The number of true positives/ all positives. this means that in our example if we know that 1 out of 10 convictions is a wrongful one, the precision is generally 90%.
Recall
The recall is the fraction of retrieved relevant instances among all relevant instances.
The number of relevant results received/ all relevant results,
This means that for our example if for 9 suspects we received 7 determining rightfully that the suspect is responsible for his crimes it means that the recall is 77%
Now ask yourself, In the justice system for which of those do you prefer to optimize?
Would you prefer a significantly higher precision rate? one that will make sure that in 99% of certainty a person is the perpetrator of the crime they are accused of, so that only in this level of certainty they will lose their freedom.
This will cause your overall “relevant results” number to become lower, Meaning, fewer people will be defined as guilty and as a side effect, more guilty people will walk freely out of jail.
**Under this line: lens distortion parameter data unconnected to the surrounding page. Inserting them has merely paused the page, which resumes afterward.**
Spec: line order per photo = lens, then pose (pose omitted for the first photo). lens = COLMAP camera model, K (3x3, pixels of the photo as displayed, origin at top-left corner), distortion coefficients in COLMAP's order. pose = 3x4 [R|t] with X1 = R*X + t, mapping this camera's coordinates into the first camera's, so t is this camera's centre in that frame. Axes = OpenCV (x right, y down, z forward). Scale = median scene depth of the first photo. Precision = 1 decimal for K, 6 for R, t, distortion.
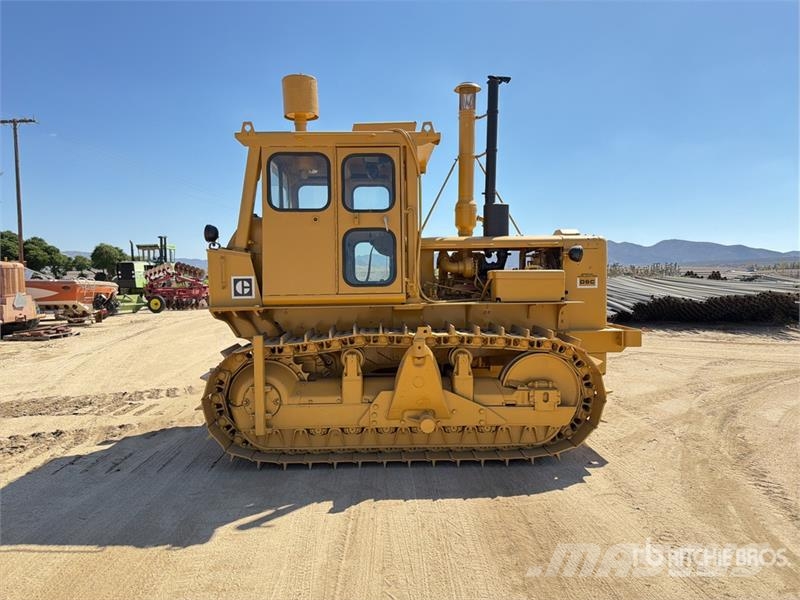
lens RADIAL K [[562.1, 0, 403.1], [0, 562.1, 290.9], [0, 0, 1]] dist [0.006199, -0.005603]
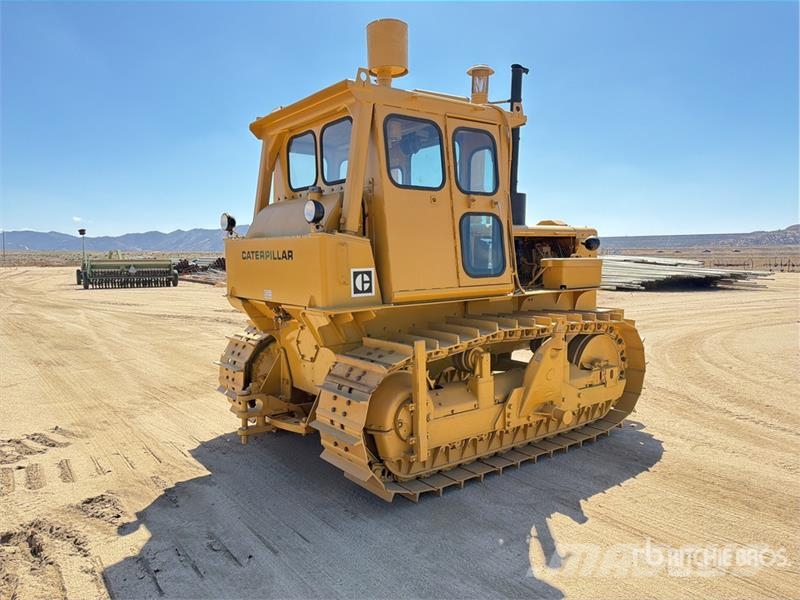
lens RADIAL K [[562.8, 0, 402.3], [0, 562.8, 302.7], [0, 0, 1]] dist [0.002952, -0.001548]
pose [[0.816667, -0.049173, 0.575010, -0.695596], [0.020093, 0.998182, 0.056823, -0.021406], [-0.576759, -0.034852, 0.816170, 0.331718]]
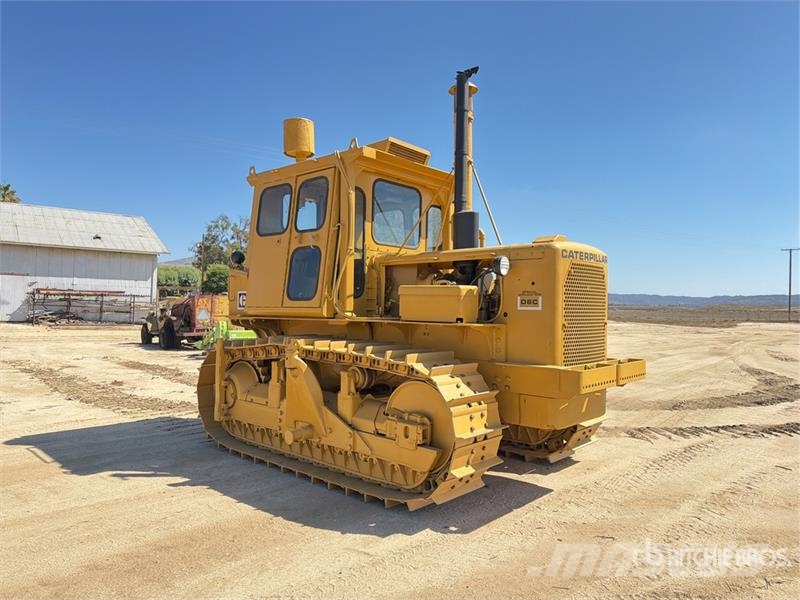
lens RADIAL K [[562.1, 0, 403.1], [0, 562.1, 290.9], [0, 0, 1]] dist [0.006199, -0.005603]
pose [[0.720635, 0.000356, -0.693315, 0.821771], [-0.047721, 0.997654, -0.049088, 0.016671], [0.691671, 0.068460, 0.718961, 0.361309]]
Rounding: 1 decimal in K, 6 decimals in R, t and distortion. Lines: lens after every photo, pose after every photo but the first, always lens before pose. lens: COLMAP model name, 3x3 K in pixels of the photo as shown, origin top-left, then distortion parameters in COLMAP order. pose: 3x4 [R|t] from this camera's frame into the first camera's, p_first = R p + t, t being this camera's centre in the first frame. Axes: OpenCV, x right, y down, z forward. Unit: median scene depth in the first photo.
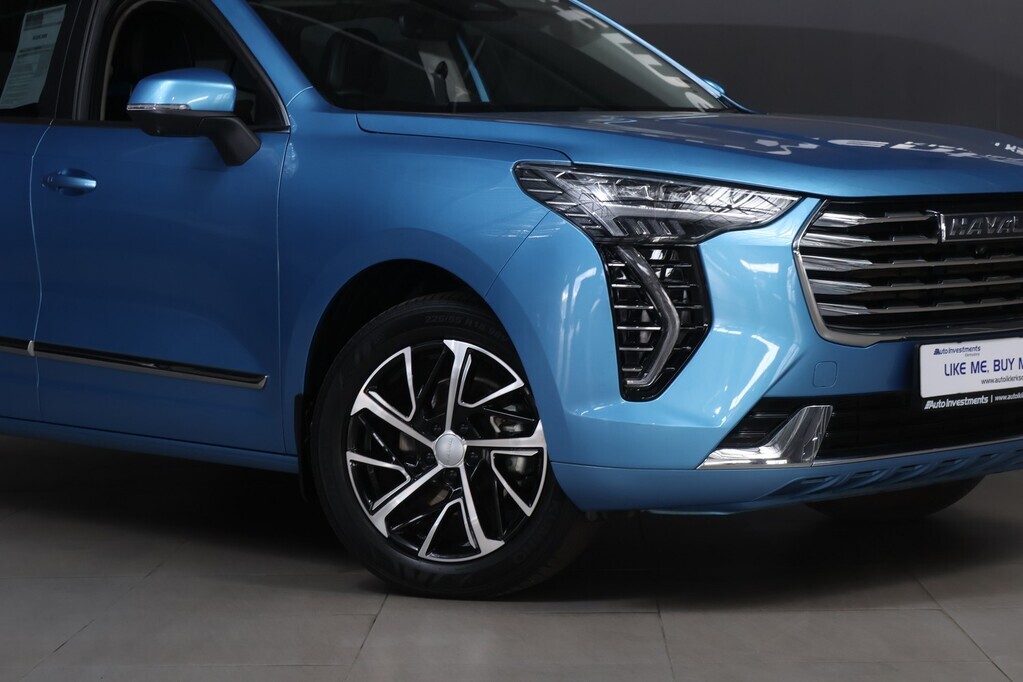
lens RADIAL K [[2389.1, 0, 537.5], [0, 2389.1, 319.1], [0, 0, 1]] dist [0.097714, 0.000000]
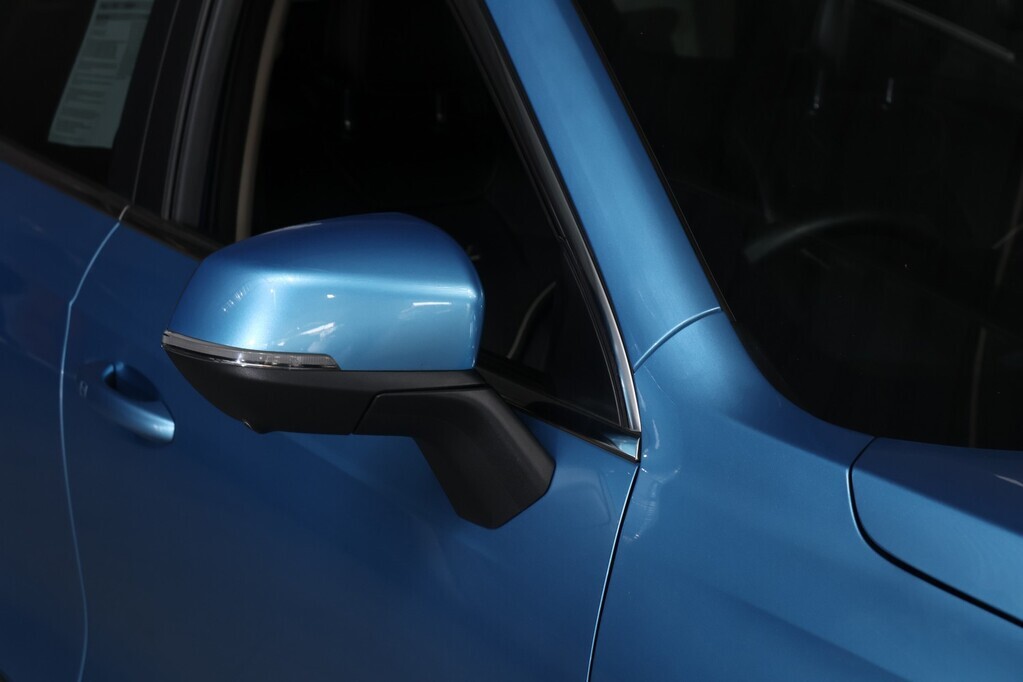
lens RADIAL K [[2389.1, 0, 510.2], [0, 2389.1, 341.3], [0, 0, 1]] dist [0.097714, 0.000000]
pose [[0.974261, 0.057502, -0.217967, -0.052183], [-0.024647, 0.988294, 0.150556, -0.140430], [0.224073, -0.141309, 0.964273, 0.694150]]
Or do you prefer to make sure 90% of all perpetrators are behind bars?
Being “hard on crime”? cleaning the streets from all bad seeds?
In doing so, you effectively decide that you are ok with sometimes missing out on a few- wrongfully accused individuals, claiming for the better good. and you need to ask yourself, are their lives a fee you are willing to pay for a safer street?
The beautiful world of AI products are derived from data-driven tools, specifically meant to help us make decisions. In order to fully grasp the impact of our numbers on people’s lives, we always have to consider all the tradeoffs of our optimization.
Only then, we as a society can optimize for humans instead fot numbers.